Raheja Developers Limited
- Formerly: Raheja Developers Private Limited
- Type: Public currently under insolvency proceedings.
- Industry: Real estate
- Founded: 1990; 36 years ago in Delhi, India
- Founder: Navin Raheja
- Headquarters: Saket, New Delhi, India
- Area served: National Capital Region
- Website: www.raheja.com

= Raheja Developers =

Indian real estate development company

Raheja Developers Limited, (RDL), formerly Raheja Developers Private Limited, is an insolvent Indian real estate development company with its headquarters in Delhi, India.

RDL was incorporated in 1990 by Navin Raheja, who currently serves as chairman.

Currently, the company is under insolvency proceedings as the Principal Bench of the National Company Law Tribunal (NCLT) has stated the initiation of insolvency proceedings against the realty firm over default on non-delivery of its Gurugram-based Shilas project. This order came on 19 November 2024. NCLT had also appointed an Interim Resolution Professional (IRP), suspending the board of the realty firm and putting it under the protection of moratorium against lenders, as per the provisions of the Insolvency & Bankruptcy Code.

== History ==
Raheja Developers Limited was incorporated by Navin Raheja in 1990. The group has worked with contractors such as Aedas, Shapoorji-Pallonji and two of its joint-development projects were in collaboration with Tata Group. It had also collaborated with Dubai-based Arabtec Construction.
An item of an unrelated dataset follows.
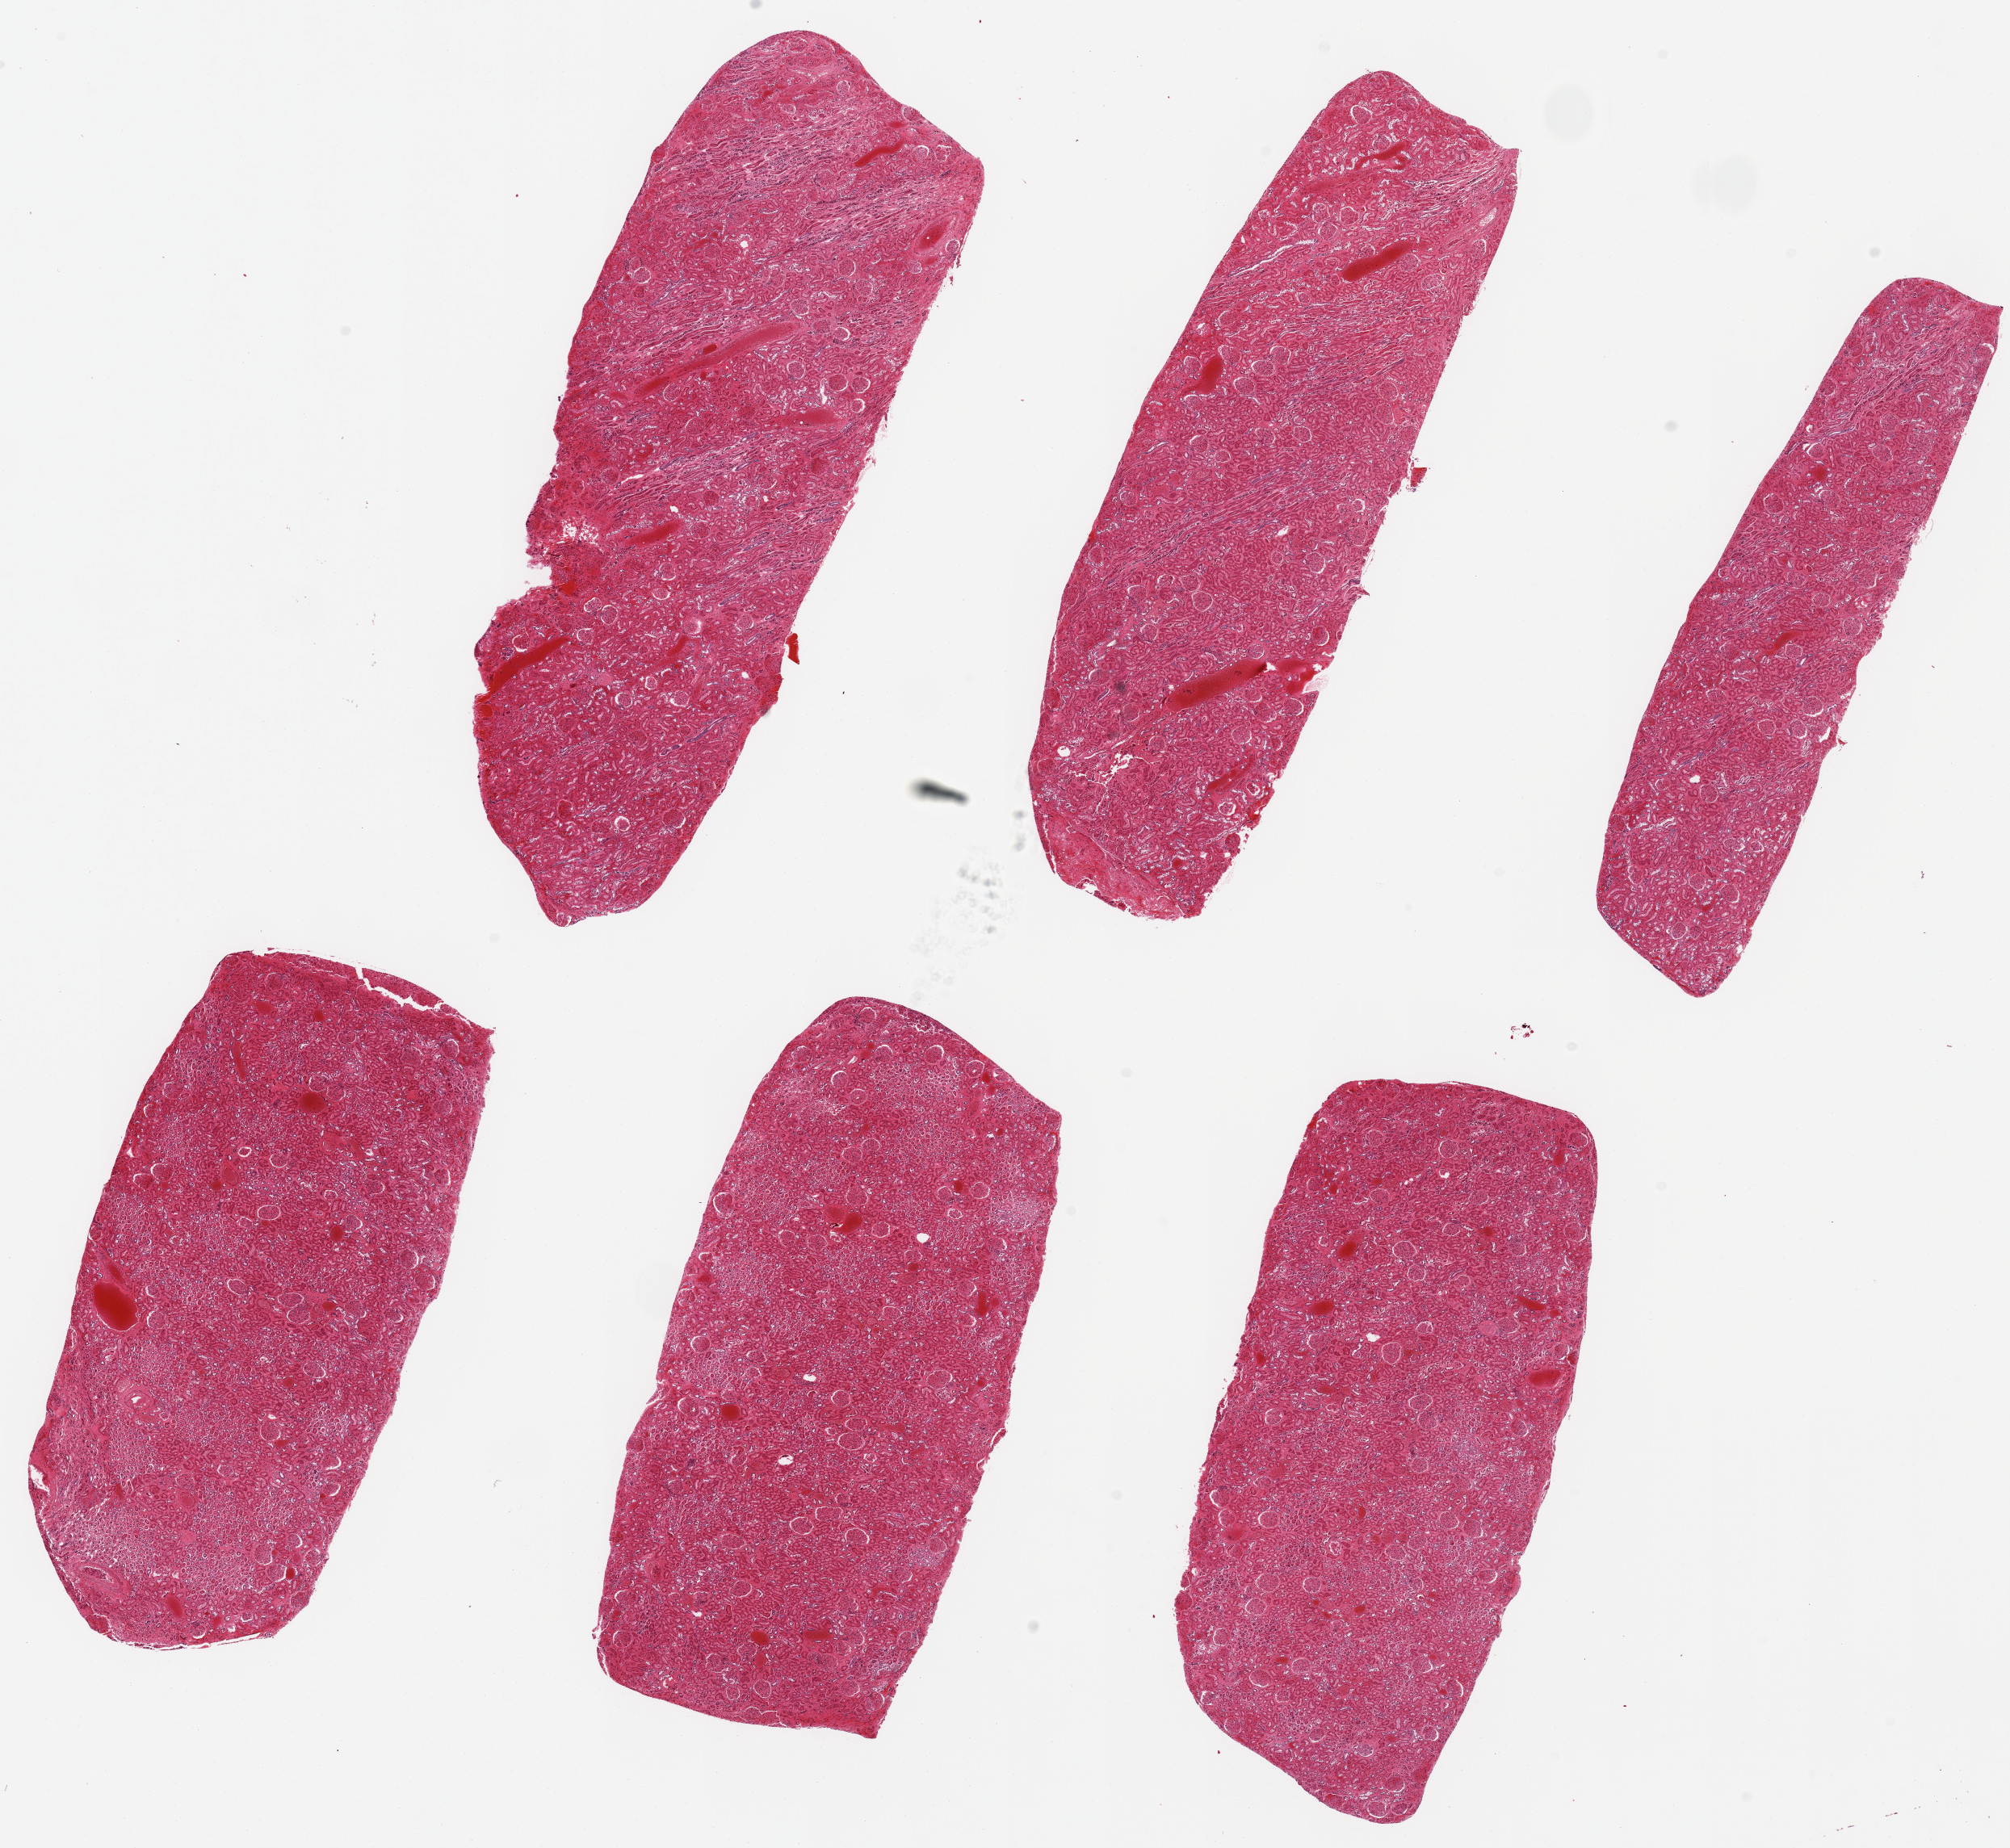
Digitized H&E-stained section — shown as a low-resolution overview of the whole scanned area (about 19.7 x 18.1 mm, slide scanned at 20x). PAXgene-fixed paraffin-embedded (PFPE) section. Sampled site (target tissue): renal cortex. Donor tissue sample. Donor: male.
Pathologist's review note for this sample: 6 ~7x3mm pieces. Marked diffuse congestion; abundant glomeruli. Tubules focally are badly autolyzed.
In 2008, Raheja Developers planned to build a Special Enterprise Zone (SEZ) in Gurgaon at an estimated cost of $660M US. The development was to be on a 255 acre site, but the project did not advance. The Government of India announced denotification of the SEZ project on 29 January 2014.

In 2020, Raheja Revanta, the tallest residential towers by Raheja Developers, was awarded the Luxury Project of the Year by CNN News 18 Real Estate Business Excellence Awards. The project is being built by Arabtec, the makers of Burj Khalifa, Dubai, but a dispute developed between Raheja Developers and Arabtec and the matter of contract-termination reached the Delhi High Court.

Raheja Vanya, located in Gurugram, bagged the Green Project of the Year Award 2020.

=== Controversies ===
In 2010, a raid by Indian Income Tax authorities led to a recovery of tax evasion amounting to ₹80 crore.
In 2014 investigative portal Cobrapost conducted a sting operation against several real estate developers. It alleged that Raheja was one among the several developers willing to accept black money. Based on this, the Central Board of Direct Taxes ordered a probe into Raheja and 34 other developers.

In 2014, the Prime Minister of India's Office ordered a probe relating to alleged irregularities in a Gurgaon housing project named Raheja Atharva. Subsequently, the State Level Expert Appraisal Committee investigated, and 0.8 acres of the Atharva project was sealed as it was illegally constructed without any Environmental Clearances.

In October 2019, one of Raheja's projects were imposed with a heavy fine, for flouting pollution norms.

In July 2019, Raheja Developers faced insolvency proceedings under the Section 7 of Insolvency and Bankruptcy Code, 2016, on a complaint filed by home buyers on alleged delay in delivery of flats. On enquiry, the NCLAT bench observed that the home buyers had filed the application with intent of refund of money.

The NCLAT reserved its order in the case in September 2019, further removing the Interim Resolution Professional (IRP) in January 2020, thus allowing the board of directors to take back control of the company.